Congress adjourns | Stopgap spending, WRDA bills cleared | FOMC | Trump Cabinet

Congress adjourns | Stopgap spending, WRDA bills cleared | FOMC | Trump Cabinet


NOTE: This column is copyrighted material; therefore reproduction or retransmission is prohibited under U.S. copyright laws.


With the Fiscal Year 2017 stopgap funding bill through April 28 now signed into law, and a water resources bill completed, Congress is adjourned. The attention will clearly be on the process of the incoming Trump administration filling the myriad of positions to run a new administration.

The post of Secretary of State remains open, with latest media conjecture that President-elect Donald Trump will select Exxon Mobil Corp. Chief Executive Rex Tillerson, who met privately with Trump on Saturday, four days after their first meeting.

The time is nearing for a USDA secretary choice, with Politico signaling it will be a Democrat, Sen.
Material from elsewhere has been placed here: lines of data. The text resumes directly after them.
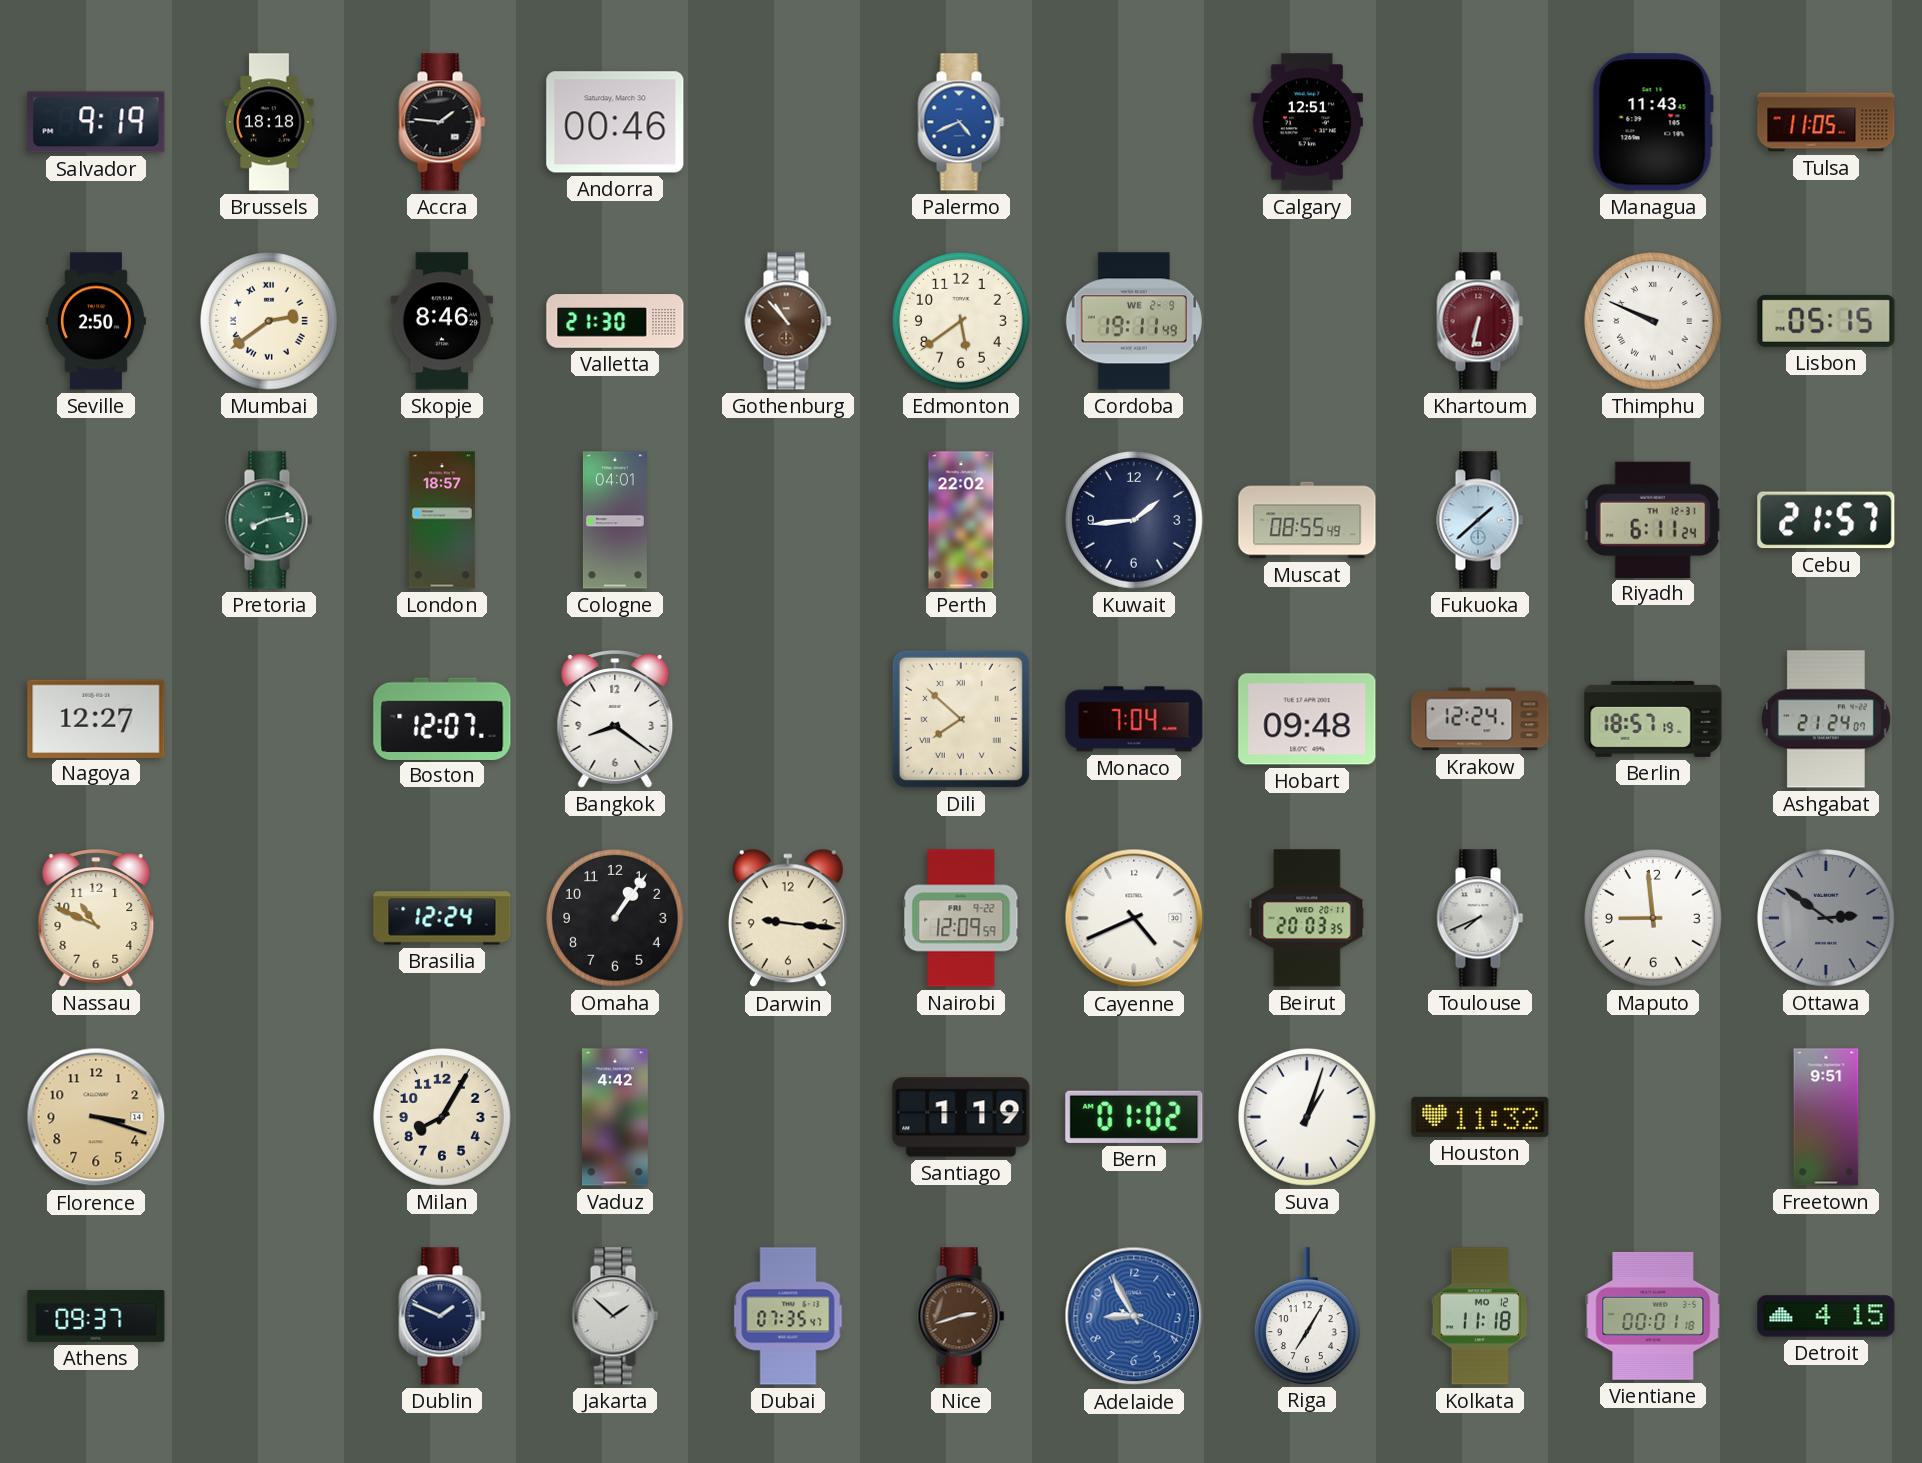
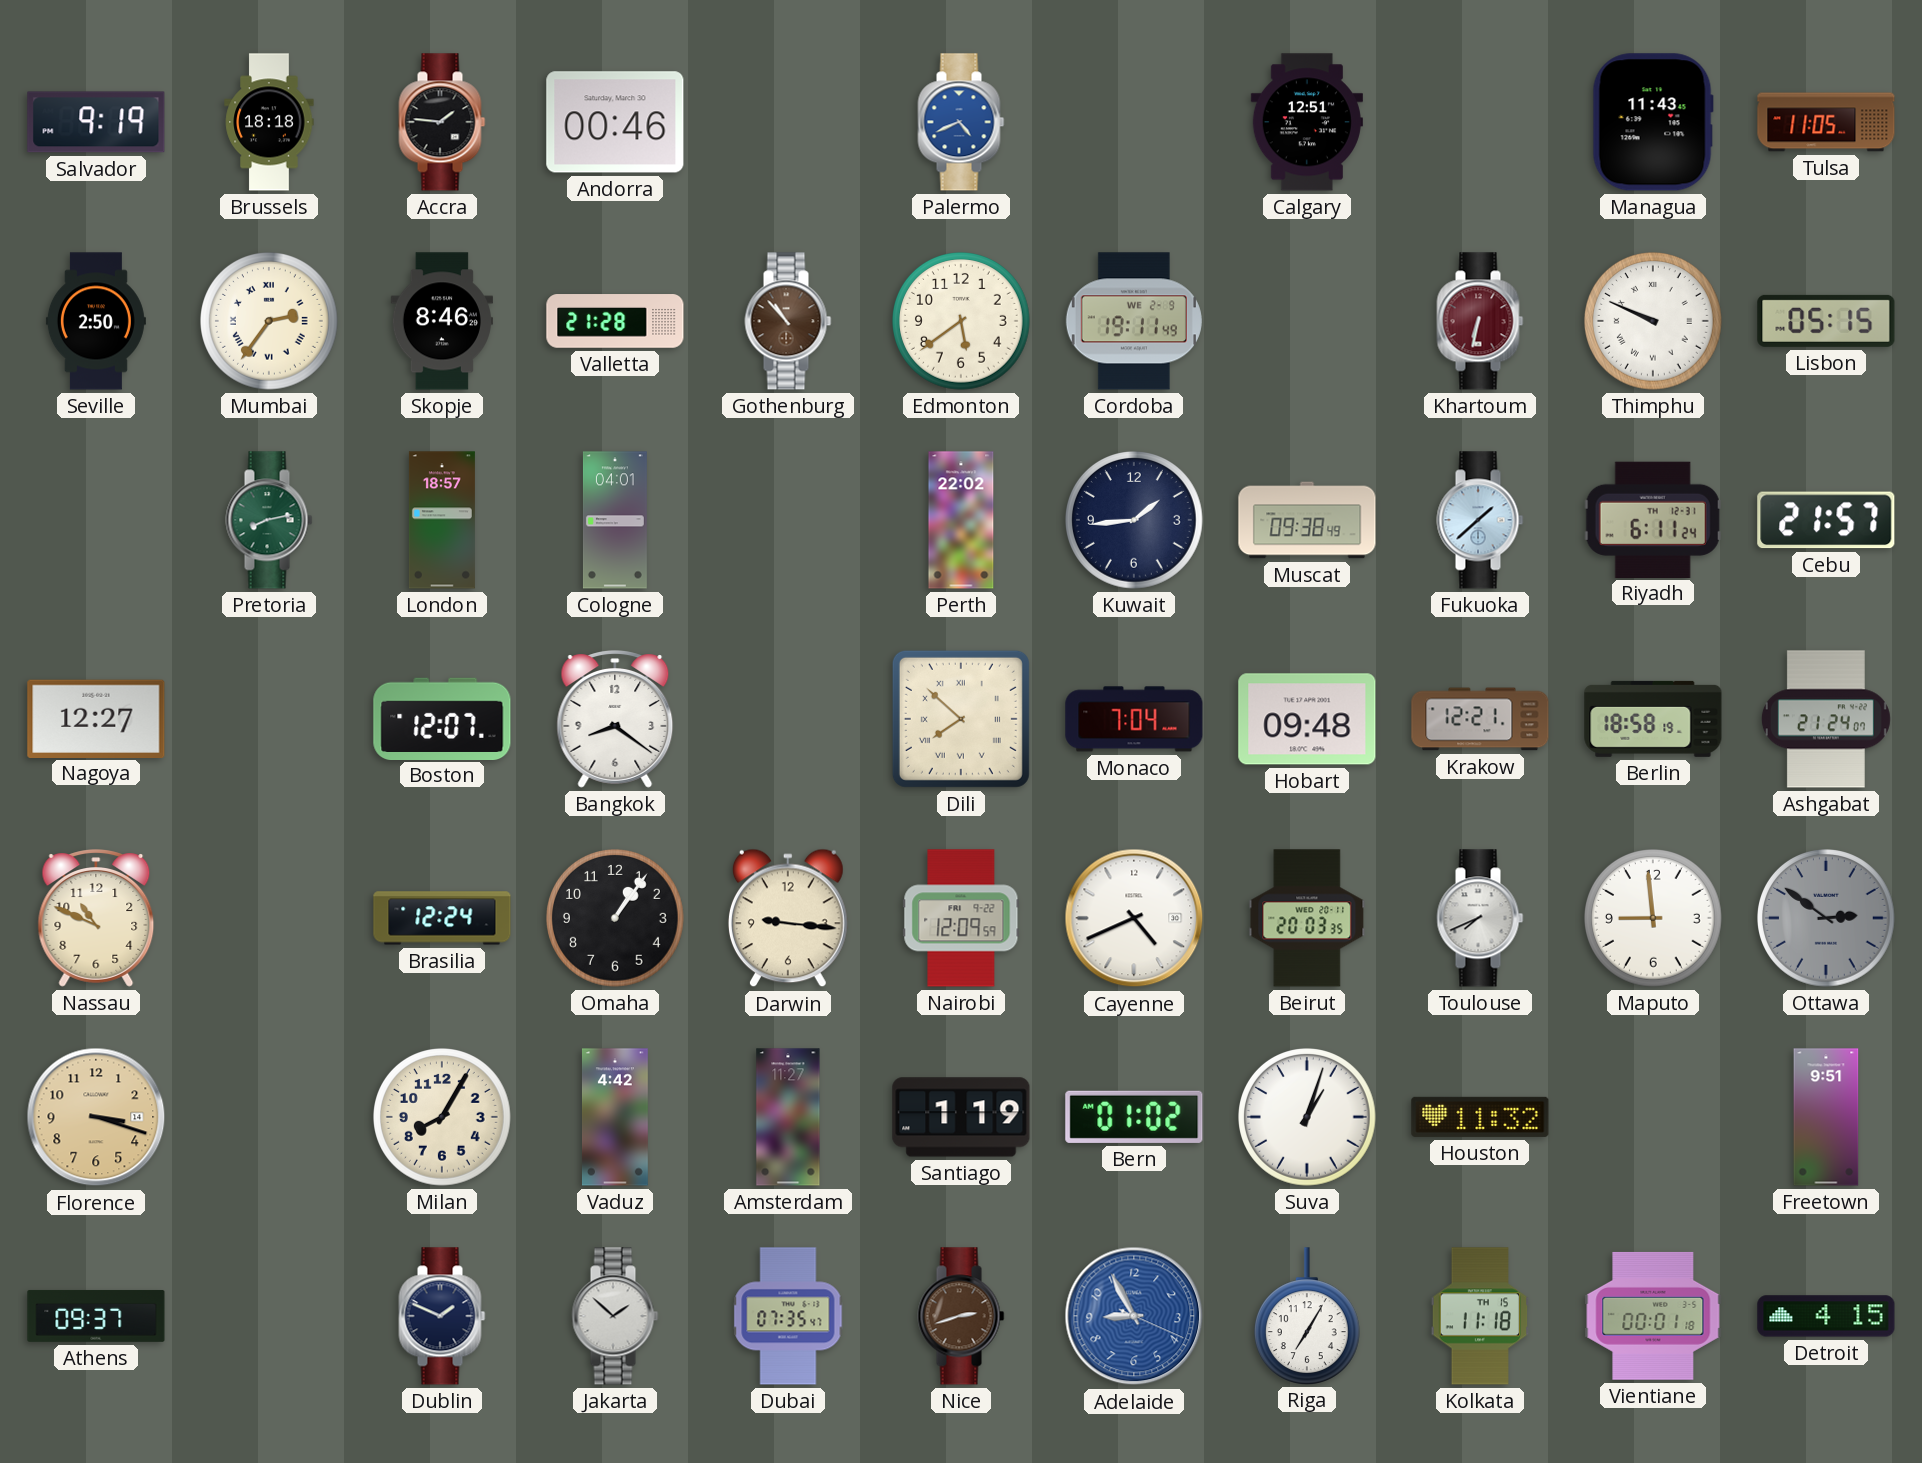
Mumbai: 2:39 -> 2:36
Valletta: 21:30 -> 21:28
Muscat: 08:55 -> 09:38
Krakow: 12:24 -> 12:21
Berlin: 18:57 -> 18:58
Amsterdam: none -> 11:27
Kolkata date: MO 12 -> TH 15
Heidi Heitkamp of North Dakota, if she wants it. Others say a few more names are at the “top” of the list, including Sunny Perdue, which usually means we may not be close to getting that post filled in.

Inflation, manufacturing and housing data will be the key economic updates for the week ahead. The week opens with the Treasury Budget report on Monday, followed by data on Import & Export Prices on Tuesday. The pace picks up Wednesday, with the PPI-FD, Retail Sales, Industrial Production and Business Inventories reports due out, followed by releases Thursday that include CPI, Weekly Jobless Claims, Philadelphia Fed Business Outlook Index, Empire State Manufacturing and Housing Market Index. The week wraps on with reports Friday on Housing Starts and the Atlanta Fed update. The data will set the stage for how the US economy is setting up ahead of the holidays, the key time as consumers play a big role in how retailers fare in the final month of the year.

The conclusion of the Federal Open Market Committee (FOMC) meeting Wednesday will be the big focus. While a rate increase is fully expected, the real attention will be on the updated economic and policy forecasts from Federal Reserve members. Those have been typically revised lower with the outlook for improvement in the US economy extended further onto the horizon. But the new administration, while injecting uncertainty in the equation, has upped economic expectations ahead. It will be important to see if Fed members think a Trump administration will boost the US economy in 2017 and beyond. Biggest attention will be on the post-meeting press conference by Fed Chairwoman Janet Yellen. Her explanation of why the Fed increases rates as they are expected to will not be near the focus that it usually is. The attention will be on what or how she casts the forward guidance. And that could be key since Yellen and others on the Fed now view their forward guidance as essentially another monetary policy tool. So the Fed will have a delicate task on their hand on that front.

Demand will stay atop the focus for agricultural markets with the Monday Grain Inspections figures expected to show another strong update for soybeans. With record soybean production expected out of Brazil, traders may start to further scale back their expectations for sales of the oilseed in the Weekly Export Sales report. Plus, USDA has signaled they see that competition eating into the US sales pace ahead. Otherwise, there is little other data due out from USDA in the week ahead that will alter market thinking. Foreign weather developments could also catch some attention, but demand still is the overarching attention point for grain and soybean markets. Cash market action will be the guiding factor for cattle and hog futures as it has been in recent weeks.